Willow Chance adlı küçük kızın, annesi ve babası bir trafik kazasında öldükten sonra başından geçenleri anlatıyor. Aslında konu son derece iç karartıcı gibi görünse de, ajitasyon yapıp okuyucuyu ağlatmaya yönelik hareketler barındırmıyor. 

Kitabın arka kapağında şöyle diyor: "Mucizeleri Saymak, hayatın görkemini kutlayan, şaşırtıcı, eğlenceli, nefis bir dönüşüm öyküsü. İzin verin, Willow Chance size de iyi gelsin." 

Willow Chance, bana iyi geldi.


Sevdalı Bulut Masalı

Nazım Hikmet'i elbette şiirleriyle tanırız. Masal yazdığını bilmiyordum doğrusu. Dahil olduğum kitap klübünün bu ayki kitabı olduğu için edinip okudum. İçerdiği öğeler bakımından güzel, verdiği mesajlar bugün de geçerliliğini koruyor maalesef. Dışardan bakıldığında bir masal kitabı evet, ama buna bir masal demek gelmiyor içimden. Ben biraz sıkıldım okurken. Nazım'ın şiirlerini tercih ederim :)
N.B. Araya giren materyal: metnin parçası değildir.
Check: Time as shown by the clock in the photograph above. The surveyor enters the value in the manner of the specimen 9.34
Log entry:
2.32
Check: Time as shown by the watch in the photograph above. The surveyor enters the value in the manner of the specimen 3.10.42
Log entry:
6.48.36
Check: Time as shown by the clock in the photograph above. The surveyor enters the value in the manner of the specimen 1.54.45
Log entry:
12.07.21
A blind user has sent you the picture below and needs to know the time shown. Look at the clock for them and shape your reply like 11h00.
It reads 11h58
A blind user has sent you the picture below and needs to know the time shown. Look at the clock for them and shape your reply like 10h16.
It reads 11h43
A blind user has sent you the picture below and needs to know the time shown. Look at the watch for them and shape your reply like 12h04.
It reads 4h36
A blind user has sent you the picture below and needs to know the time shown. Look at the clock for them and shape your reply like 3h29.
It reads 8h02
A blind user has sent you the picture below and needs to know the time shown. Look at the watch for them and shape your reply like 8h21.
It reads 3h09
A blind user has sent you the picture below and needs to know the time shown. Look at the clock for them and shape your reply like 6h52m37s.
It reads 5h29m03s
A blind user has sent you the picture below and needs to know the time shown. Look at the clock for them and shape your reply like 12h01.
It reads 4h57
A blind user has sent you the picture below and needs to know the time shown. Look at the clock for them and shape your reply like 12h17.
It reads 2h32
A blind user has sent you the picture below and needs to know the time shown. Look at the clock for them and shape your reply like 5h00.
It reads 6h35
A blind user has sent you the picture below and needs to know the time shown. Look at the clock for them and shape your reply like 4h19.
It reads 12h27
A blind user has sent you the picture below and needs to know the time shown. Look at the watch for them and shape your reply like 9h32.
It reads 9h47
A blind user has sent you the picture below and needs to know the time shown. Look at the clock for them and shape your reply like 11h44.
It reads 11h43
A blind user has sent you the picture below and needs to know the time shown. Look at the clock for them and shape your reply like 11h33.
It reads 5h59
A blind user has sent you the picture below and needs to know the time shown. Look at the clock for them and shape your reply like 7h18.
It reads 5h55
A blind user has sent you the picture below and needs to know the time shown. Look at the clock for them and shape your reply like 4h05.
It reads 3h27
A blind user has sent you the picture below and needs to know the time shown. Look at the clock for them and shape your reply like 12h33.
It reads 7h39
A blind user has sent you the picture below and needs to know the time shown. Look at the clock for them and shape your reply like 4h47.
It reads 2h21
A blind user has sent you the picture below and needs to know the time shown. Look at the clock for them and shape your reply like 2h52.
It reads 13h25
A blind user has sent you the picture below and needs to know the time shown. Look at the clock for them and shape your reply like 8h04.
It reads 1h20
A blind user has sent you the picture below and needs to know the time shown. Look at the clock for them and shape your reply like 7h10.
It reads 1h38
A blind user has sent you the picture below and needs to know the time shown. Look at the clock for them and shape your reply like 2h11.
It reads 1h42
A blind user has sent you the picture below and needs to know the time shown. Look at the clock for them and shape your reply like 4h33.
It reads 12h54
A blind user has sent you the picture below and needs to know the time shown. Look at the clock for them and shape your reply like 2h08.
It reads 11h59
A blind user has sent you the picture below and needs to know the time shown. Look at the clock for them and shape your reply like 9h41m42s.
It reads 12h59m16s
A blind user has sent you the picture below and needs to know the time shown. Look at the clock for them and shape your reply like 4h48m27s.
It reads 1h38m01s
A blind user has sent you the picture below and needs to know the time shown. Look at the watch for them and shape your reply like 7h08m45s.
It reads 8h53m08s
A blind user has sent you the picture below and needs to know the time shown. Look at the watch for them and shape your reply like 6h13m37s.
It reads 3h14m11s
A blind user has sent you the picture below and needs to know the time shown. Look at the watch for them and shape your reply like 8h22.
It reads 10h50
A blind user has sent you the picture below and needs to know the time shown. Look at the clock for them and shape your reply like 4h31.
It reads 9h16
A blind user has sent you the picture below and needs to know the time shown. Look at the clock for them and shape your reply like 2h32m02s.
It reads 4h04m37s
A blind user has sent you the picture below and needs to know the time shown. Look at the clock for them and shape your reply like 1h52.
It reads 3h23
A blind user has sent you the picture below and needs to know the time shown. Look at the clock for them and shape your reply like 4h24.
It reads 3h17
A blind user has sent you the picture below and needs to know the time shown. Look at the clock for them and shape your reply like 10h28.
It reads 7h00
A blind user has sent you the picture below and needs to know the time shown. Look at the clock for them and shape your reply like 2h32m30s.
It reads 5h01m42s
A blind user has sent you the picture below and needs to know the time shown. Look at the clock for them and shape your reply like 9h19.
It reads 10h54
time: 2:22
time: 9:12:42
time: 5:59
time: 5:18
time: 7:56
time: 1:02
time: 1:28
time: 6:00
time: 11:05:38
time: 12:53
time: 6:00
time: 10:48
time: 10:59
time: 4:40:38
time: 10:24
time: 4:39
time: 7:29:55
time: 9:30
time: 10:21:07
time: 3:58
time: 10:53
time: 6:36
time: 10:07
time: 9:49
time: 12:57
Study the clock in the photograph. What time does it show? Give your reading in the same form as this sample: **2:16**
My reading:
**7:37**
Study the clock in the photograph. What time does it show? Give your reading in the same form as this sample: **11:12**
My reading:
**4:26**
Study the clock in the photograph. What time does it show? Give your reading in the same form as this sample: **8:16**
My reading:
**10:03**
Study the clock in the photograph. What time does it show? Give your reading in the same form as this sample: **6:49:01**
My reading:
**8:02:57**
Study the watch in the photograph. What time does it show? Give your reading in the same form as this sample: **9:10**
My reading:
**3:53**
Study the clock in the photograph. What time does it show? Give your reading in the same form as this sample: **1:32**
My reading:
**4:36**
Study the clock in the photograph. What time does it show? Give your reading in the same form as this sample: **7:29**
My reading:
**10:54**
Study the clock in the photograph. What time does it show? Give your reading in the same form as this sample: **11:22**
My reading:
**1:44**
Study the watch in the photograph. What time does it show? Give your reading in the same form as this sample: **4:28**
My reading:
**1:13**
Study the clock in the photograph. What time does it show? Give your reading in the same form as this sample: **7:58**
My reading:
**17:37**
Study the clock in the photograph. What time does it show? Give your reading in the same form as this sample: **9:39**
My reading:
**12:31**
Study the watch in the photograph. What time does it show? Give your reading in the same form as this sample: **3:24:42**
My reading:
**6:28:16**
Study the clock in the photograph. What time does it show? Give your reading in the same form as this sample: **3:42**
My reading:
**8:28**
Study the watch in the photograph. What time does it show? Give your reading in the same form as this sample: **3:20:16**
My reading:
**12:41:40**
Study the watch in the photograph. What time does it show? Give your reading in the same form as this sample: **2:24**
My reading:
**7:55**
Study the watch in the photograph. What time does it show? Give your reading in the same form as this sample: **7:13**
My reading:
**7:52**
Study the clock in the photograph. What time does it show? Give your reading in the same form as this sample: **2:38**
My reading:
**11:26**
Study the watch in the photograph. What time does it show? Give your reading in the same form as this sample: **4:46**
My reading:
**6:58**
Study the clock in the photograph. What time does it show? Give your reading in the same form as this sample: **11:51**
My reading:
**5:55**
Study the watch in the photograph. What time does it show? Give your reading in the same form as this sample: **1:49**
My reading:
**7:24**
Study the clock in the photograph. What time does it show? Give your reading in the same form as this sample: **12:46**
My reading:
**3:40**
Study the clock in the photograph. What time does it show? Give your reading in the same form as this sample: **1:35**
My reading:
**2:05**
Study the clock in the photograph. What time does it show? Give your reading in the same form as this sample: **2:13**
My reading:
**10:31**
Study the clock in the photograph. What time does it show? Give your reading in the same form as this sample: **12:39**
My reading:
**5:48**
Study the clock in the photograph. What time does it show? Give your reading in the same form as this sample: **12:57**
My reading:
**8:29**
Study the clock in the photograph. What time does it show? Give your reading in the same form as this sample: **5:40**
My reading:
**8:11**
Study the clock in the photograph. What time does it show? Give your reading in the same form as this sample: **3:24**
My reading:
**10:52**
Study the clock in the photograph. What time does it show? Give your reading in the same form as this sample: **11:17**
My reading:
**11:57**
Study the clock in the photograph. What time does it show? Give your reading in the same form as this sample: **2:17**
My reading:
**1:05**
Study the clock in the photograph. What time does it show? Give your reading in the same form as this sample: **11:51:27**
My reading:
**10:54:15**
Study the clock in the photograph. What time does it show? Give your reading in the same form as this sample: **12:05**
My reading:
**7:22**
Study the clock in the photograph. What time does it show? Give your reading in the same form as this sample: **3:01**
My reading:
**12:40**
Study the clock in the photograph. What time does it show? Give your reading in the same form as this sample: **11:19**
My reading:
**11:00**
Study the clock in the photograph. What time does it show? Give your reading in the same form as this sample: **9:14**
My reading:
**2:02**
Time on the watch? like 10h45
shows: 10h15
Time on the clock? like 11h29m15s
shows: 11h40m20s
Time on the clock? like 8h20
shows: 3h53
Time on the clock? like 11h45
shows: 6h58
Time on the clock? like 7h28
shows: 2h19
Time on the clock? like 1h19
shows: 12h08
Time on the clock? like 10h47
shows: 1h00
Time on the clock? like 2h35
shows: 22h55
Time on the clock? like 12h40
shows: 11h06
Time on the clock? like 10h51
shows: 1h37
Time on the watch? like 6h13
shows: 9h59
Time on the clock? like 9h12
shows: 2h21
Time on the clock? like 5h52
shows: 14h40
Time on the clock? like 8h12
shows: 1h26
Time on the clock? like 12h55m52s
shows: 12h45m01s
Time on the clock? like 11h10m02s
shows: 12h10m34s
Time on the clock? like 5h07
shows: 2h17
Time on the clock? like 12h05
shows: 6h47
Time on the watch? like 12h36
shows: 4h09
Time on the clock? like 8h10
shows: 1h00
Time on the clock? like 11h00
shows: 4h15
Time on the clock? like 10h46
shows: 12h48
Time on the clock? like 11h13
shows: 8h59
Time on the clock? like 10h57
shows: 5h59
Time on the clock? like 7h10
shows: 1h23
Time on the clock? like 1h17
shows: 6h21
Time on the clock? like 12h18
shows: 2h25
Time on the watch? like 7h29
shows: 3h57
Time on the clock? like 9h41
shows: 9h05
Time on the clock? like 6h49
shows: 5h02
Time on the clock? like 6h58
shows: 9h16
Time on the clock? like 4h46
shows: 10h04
Sadece işe gidip gelirken yolda okuduğum için epey yavaş ilerliyorum okuma konusunda. O yüzden ayda ancak 3-4 kitap okuyabiliyorum. Ama bazen, "keşke bugün kahve ve battaniye eşliğinde bütün gün kitap okuyabilsem" diye içimden geçirmiyorum desem yalan olur :) Size de olur mu öyle? Hele de yağmurlu havada, pencere kenarında sıcak kahve eşliğinde kitap okumak ister misiniz?